No chance.
No paramedic light.
No body bag still waiting somewhere in the future.
Just rot. Just display. Just a corpse dragged into my line of sight like a bill come due.
The sight tears something open deep in my chest and drags me backward through years so violently my skull seems to ring with it. Every night spent listening for her. Every locked door. Every limp shape on stained bedding. Every lesson learned too young about the difference between sleeping, nodding off, overdosing, dying. Every time I stood perfectly still in a room full of cheap perfume and cigarettes and strange men because stillness was the only thing that kept attention moving past me.
All of it comes back at once.
Not in fragments.
Not in memories.
In the body.
My body remembers before I can think. It remembers counting breaths through doors. It remembers the weight of dread in silence. It remembers the private calculus of a child trying to decide whether to wake a mother or let her sleep because either choice might end badly. It remembers seeing her sprawled in awful positions and praying the angle of a wrist or the slackness of a jaw did not mean what it sometimes meant. It remembers living beside death so often that terror became routine, then became shame for how routine it felt.

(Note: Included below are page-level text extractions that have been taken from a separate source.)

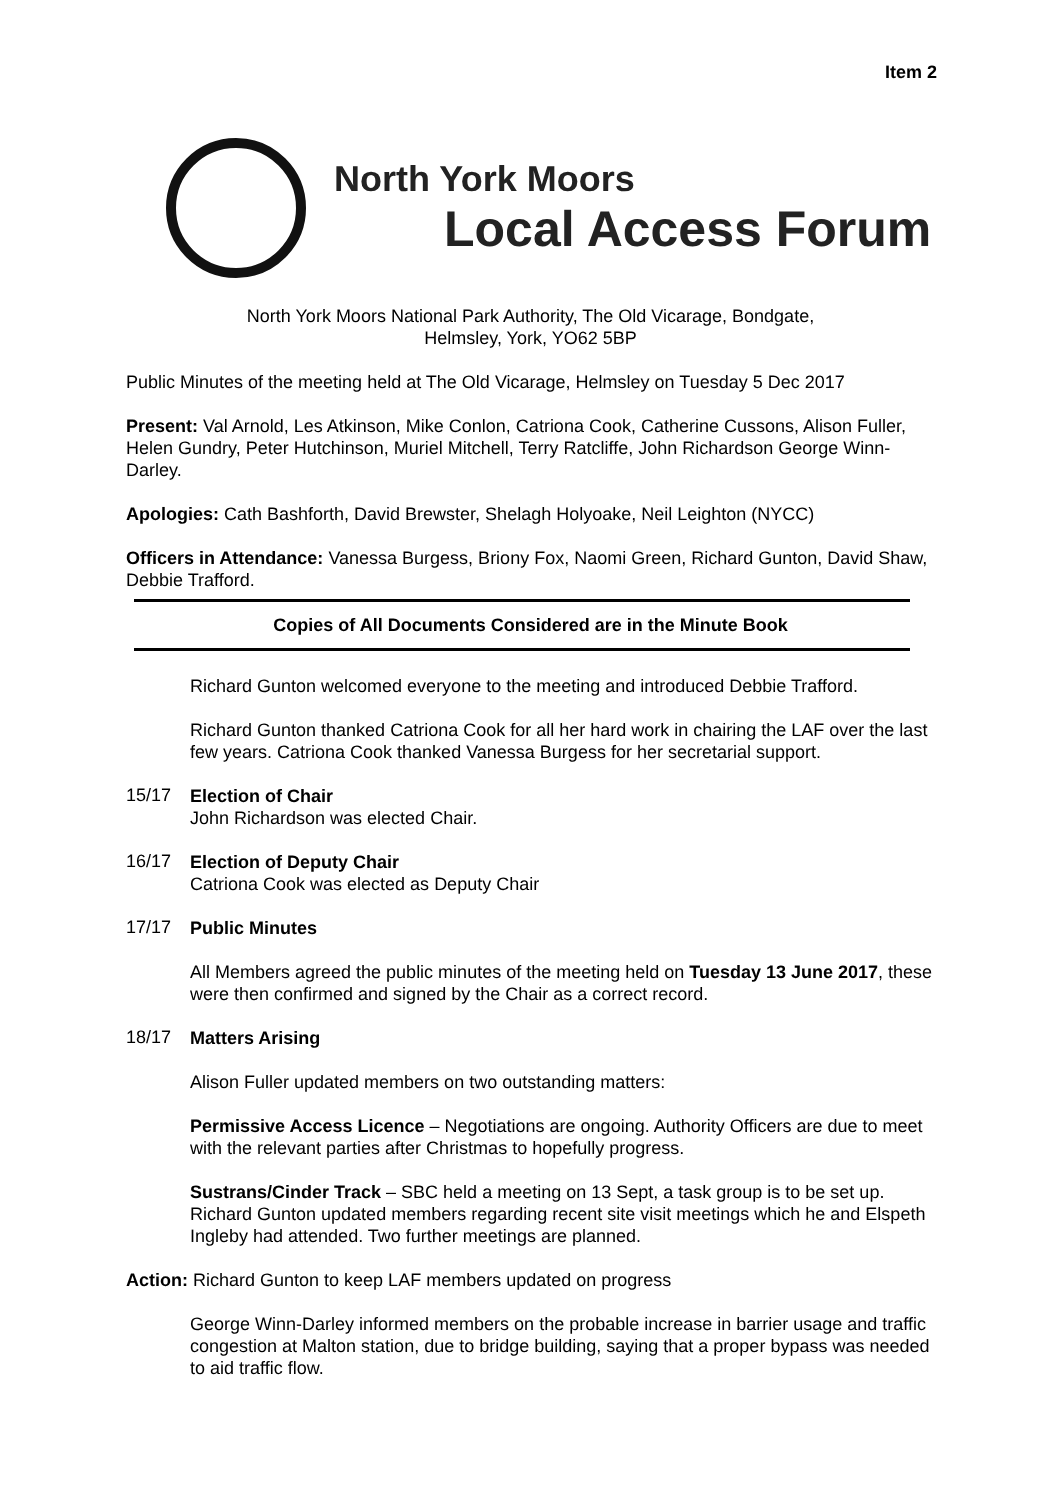Item 2
North York Moors
Local Access Forum
North York Moors National Park Authority, The Old Vicarage, Bondgate,
Helmsley, York, YO62 5BP
Public Minutes of the meeting held at The Old Vicarage, Helmsley on Tuesday 5 Dec 2017
Present: Val Arnold, Les Atkinson, Mike Conlon, Catriona Cook, Catherine Cussons, Alison Fuller, Helen Gundry, Peter Hutchinson, Muriel Mitchell, Terry Ratcliffe, John Richardson George Winn-Darley.
Apologies: Cath Bashforth, David Brewster, Shelagh Holyoake, Neil Leighton (NYCC)
Officers in Attendance: Vanessa Burgess, Briony Fox, Naomi Green, Richard Gunton, David Shaw, Debbie Trafford.
Copies of All Documents Considered are in the Minute Book
Richard Gunton welcomed everyone to the meeting and introduced Debbie Trafford.
Richard Gunton thanked Catriona Cook for all her hard work in chairing the LAF over the last few years. Catriona Cook thanked Vanessa Burgess for her secretarial support.
15/17
Election of Chair
John Richardson was elected Chair.
16/17
Election of Deputy Chair
Catriona Cook was elected as Deputy Chair
17/17
Public Minutes
All Members agreed the public minutes of the meeting held on Tuesday 13 June 2017, these were then confirmed and signed by the Chair as a correct record.
18/17
Matters Arising
Alison Fuller updated members on two outstanding matters:
Permissive Access Licence – Negotiations are ongoing. Authority Officers are due to meet with the relevant parties after Christmas to hopefully progress.
Sustrans/Cinder Track – SBC held a meeting on 13 Sept, a task group is to be set up. Richard Gunton updated members regarding recent site visit meetings which he and Elspeth Ingleby had attended. Two further meetings are planned.
Action: Richard Gunton to keep LAF members updated on progress
George Winn-Darley informed members on the probable increase in barrier usage and traffic congestion at Malton station, due to bridge building, saying that a proper bypass was needed to aid traffic flow.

Now she is here in front of me, dragged back from the grave not as a woman, not even as a mother, but as a message.
That is what finally breaks whatever balance I had left. Not simply that she is dead. Not simply that he found her, moved her, brought her here. The real cruelty is in the staging. In the fact that he understood exactly what shape would hurt most. He did not show me a body. He recreated a whole childhood in a single motion, then placed the rotting proof of its ending under fluorescent light and waited for me to look.
CHAPTER 42
Octavia
Her chest folds in on itself so hard it feels as though the memory alone might crack bone.
For one sick, suspended moment, the room becomes nothing but noise without shape, ragged breathing, wet choking, the faint hum of the motel lamp, the rustle of cheap fabric, the blood-pulse roar in my ears. No way to tell whether the broken sound clawing through the air belongs to me or to Silas. No way to separate grief from terror once both have been dragged into the same narrow room and made to look at each other.
Then Silas’s voice rips through it.
“I will kill you, fucker!”
The words don’t land like a threat. They detonate. Raw, ugly, alive with the kind of fury that strips a person down to whatever existed in them before civility was taught. The walls seem to catch the force of it, hold it for half a breath, then throw it back.
The Handler turns toward him with the lazy amusement of a man watching something small bare its teeth.
“Will you?”
He says it almost fondly, like he is indulging a child who picked up a toy weapon and decided to pretend. That tone issomehow worse than laughter. Worse than rage. It carries the quiet certainty of someone who believes the ending already belongs to him.
Then his mouth curls.
“That little coke-head Anderson said you’d say something like that.”
Kadin.
The name arrives late, delayed by everything else the room has already shoved into me. It doesn’t strike cleanly. It slides in among the rest of the damage, one more violation in a room built entirely from them. Not some grand betrayal shaped by desperation or love or even hate. Something meaner because it is smaller. Cheaper. More ordinary. Two lives handed over for the price of a fresh line, for the brief bright relief of powder in the bloodstream. Silas. Me. Traded for a high that probably burned out before the night was over.
Nothing in the world has ever felt quite this ugly.
Silas looks like he might tear himself apart just to reach him. Every muscle in his arms stands out against the tape. The chair groans again beneath him. Blood keeps spreading at his side. Breath keeps sawing through him. None of it slows the way he looks at the Handler. If anything, pain seems only to sharpen him, to carve him into something even more dangerous.
The Handler steps toward me.
Panic doesn’t even have room to fully form before he crouches, takes the knife, and slides the edge under the tape around my wrists. For one blindingly foolish second, the cut feels like opening. Like release. Like maybe the world has tilted wrong enough that something merciful slipped in by accident.